Low‑level utility that knows how to translate your TypeScript entity definitions (via reflection and schema packages) into MySQL tables and how to react to common schema‑related errors.

Constructor

const maintainer = new MysqlMaintainer(connection)
  • connection – a mariadb Connection used to inspect and modify the database schema.

Methods

  • async createImplicitTable(type1: ObjectOrType, type2: ObjectOrType): Promise<boolean>

    Creates a join table between the two entity types, with a composite primary key and cascading foreign keys. Returns true once the table has been created.

  • async createTable(type: Type): Promise<boolean>

    Creates a table corresponding to the given entity type. Throws if no table name can be resolved for the type.

  • implicitTableName(type1: ObjectOrType, type2: ObjectOrType): string

    Returns the name of the join table that would be used for a many‑to‑many association between type1 and type2. Throws if one of the types is not mapped to a table.

  • async manageError(error: SqlError, context: Context, sql: string | QueryOptions, values: any[]): Promise<boolean>

    Examines the MySQL error and, when it corresponds to a managed error code, updates the tables for the provided context (entity type, instance, or pair [owner, relatedType]). Returns true if the error has been handled and the caller should retry the query, false otherwise.

  • async updateContextTables(context: Context, tableName?: string): Promise<boolean>

    Internal helper that inspects the database to see whether the table for each context entity already exists. If not, it calls createTable; otherwise it calls updateTable. When two contexts are provided and their implicit join table matches tableName, the join table is also created.

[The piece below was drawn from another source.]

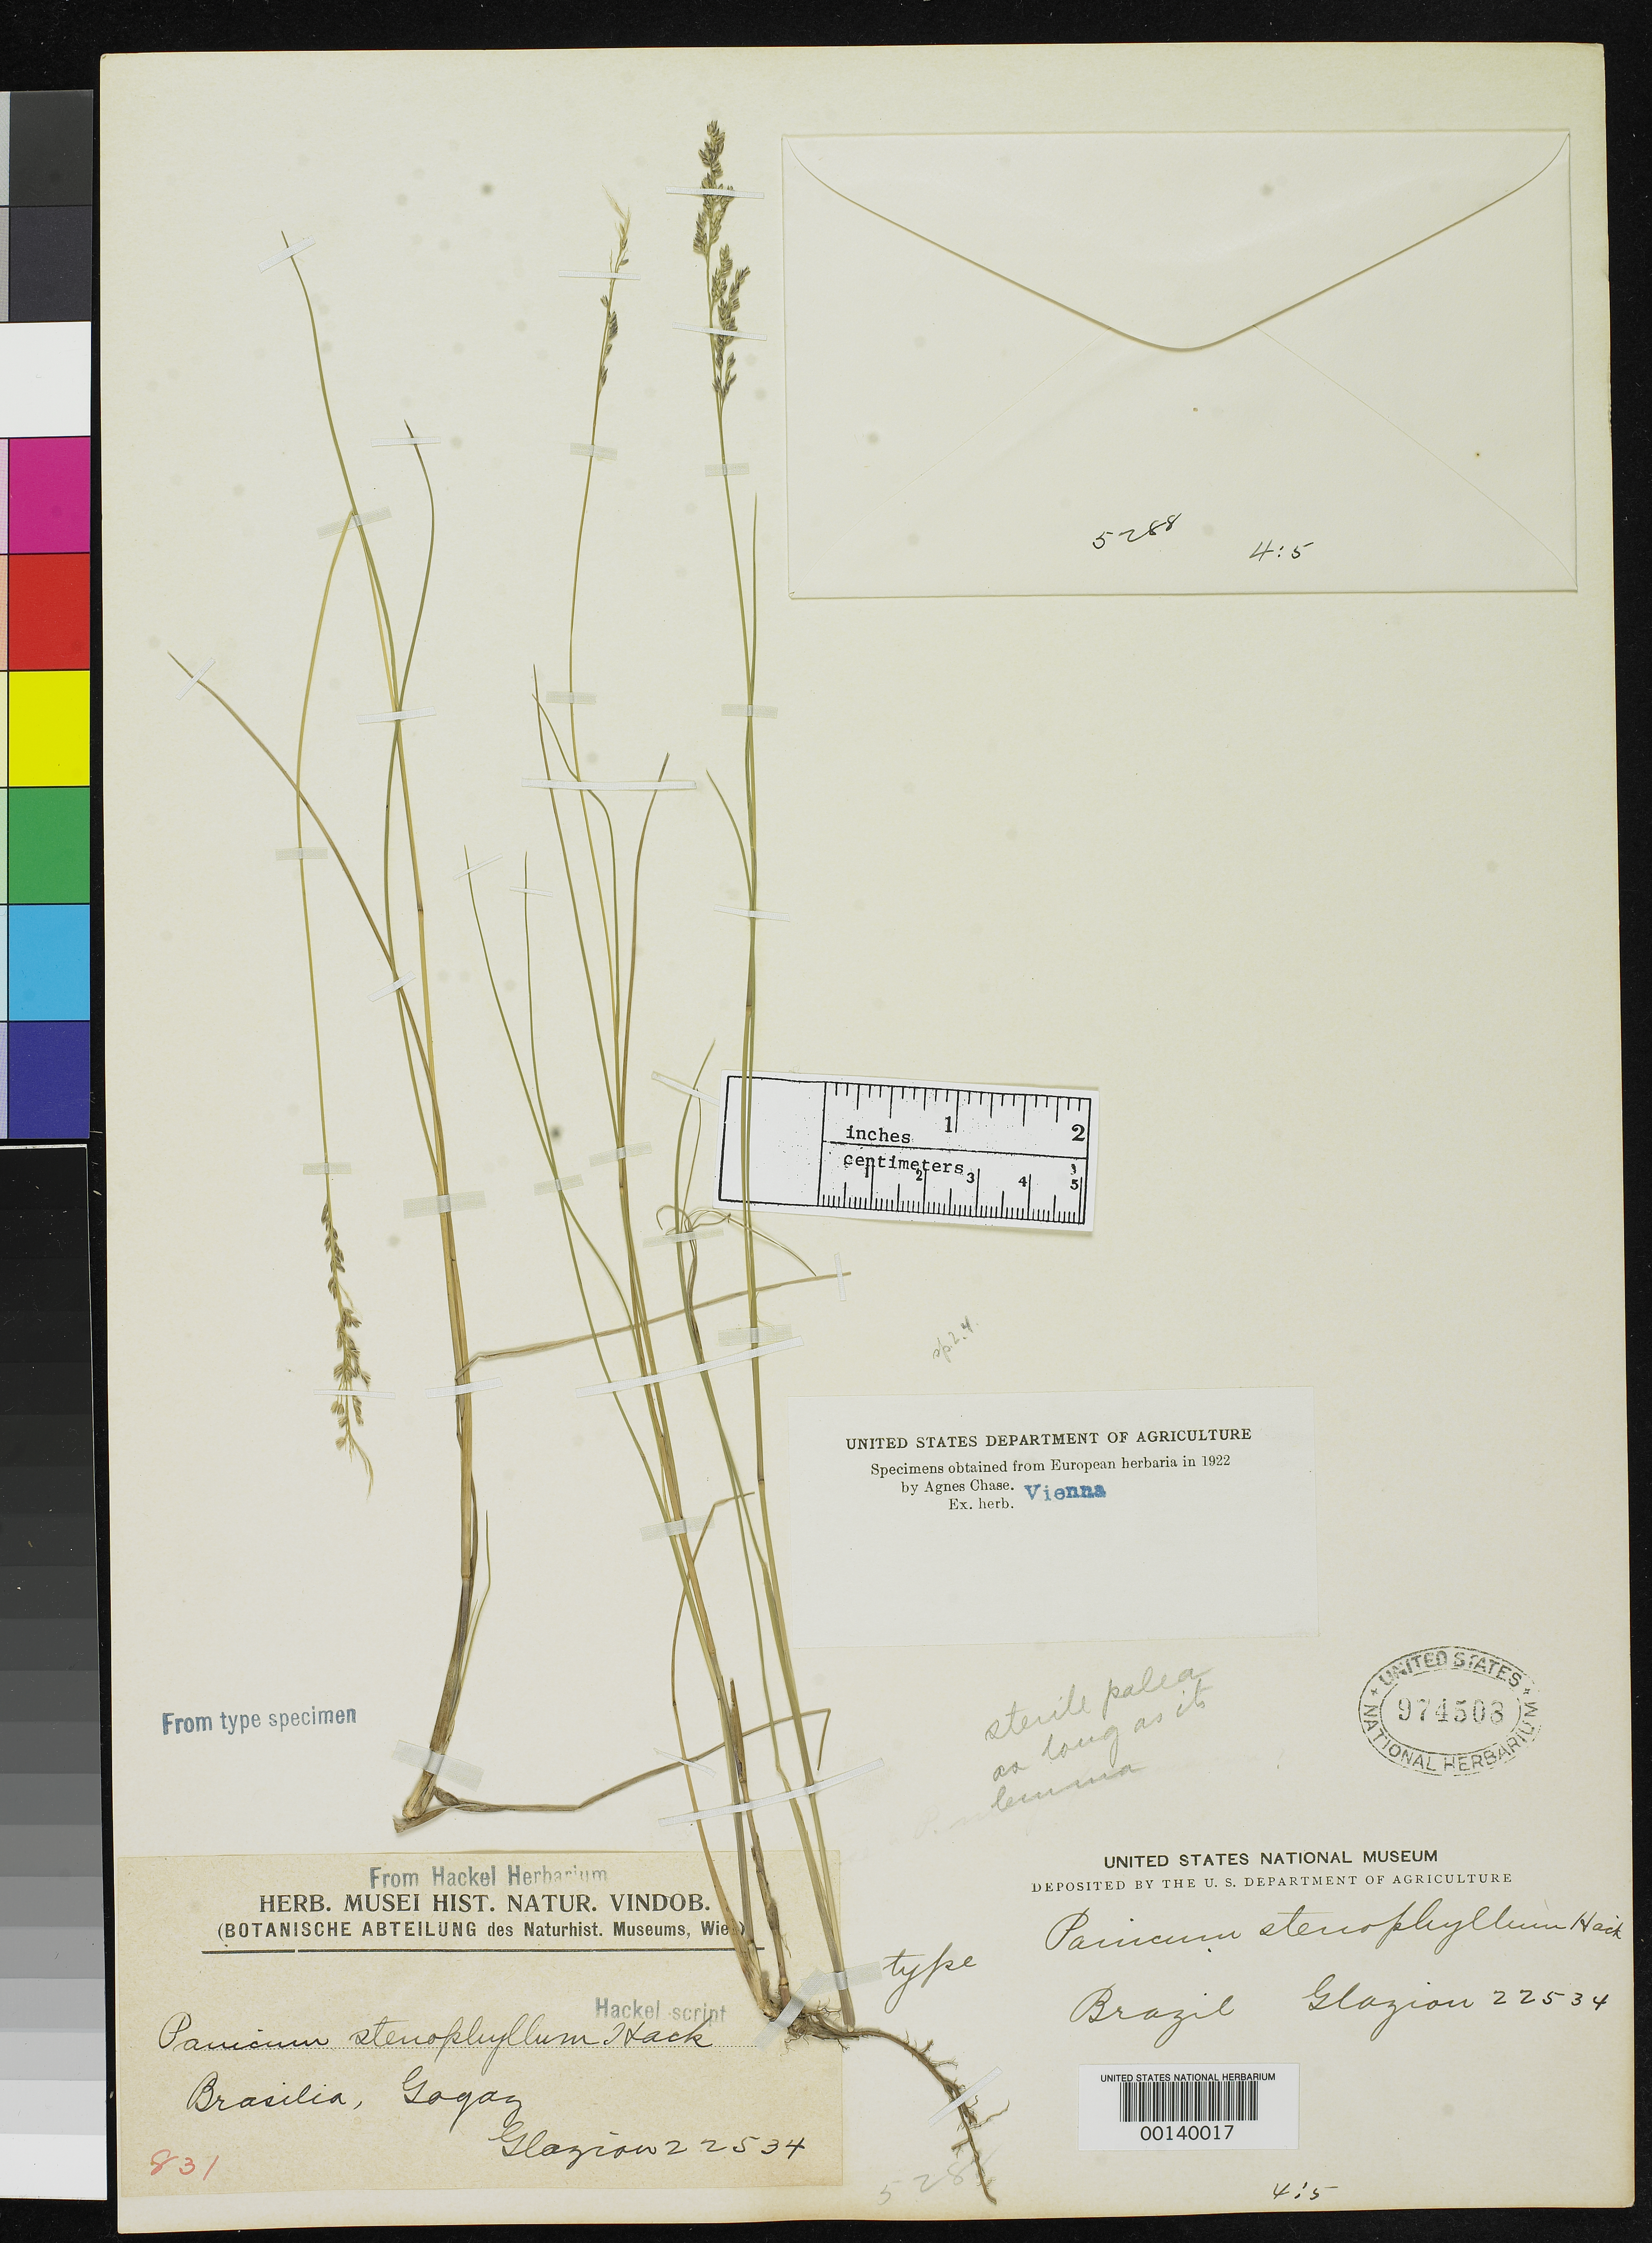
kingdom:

  • async updateTable(type: Type): Promise<boolean>

    Computes the difference between the current MySQL table and the table that should exist according to the entity type, then applies the required SQL changes. Returns true when a change has been applied, false when the schema was already up to date.

Typical use cases

  • Rapid prototyping: evolve your TypeScript entity models and let mysql-maintainer adjust the database schema on the fly while you insert, update, or query data.
  • Developer workstations and test environments where automatic schema updates remove the need for manual migrations.
  • Applications with many small deployments where you prefer incremental schema evolution handled by the application itself.
  • Projects using the @itrocks/storage / @itrocks/mysql stack that want schema maintenance without writing migration scripts.
  • Custom migration tools or CLI scripts built on top of MysqlMaintainer to validate and update schema before a new version of the application is started.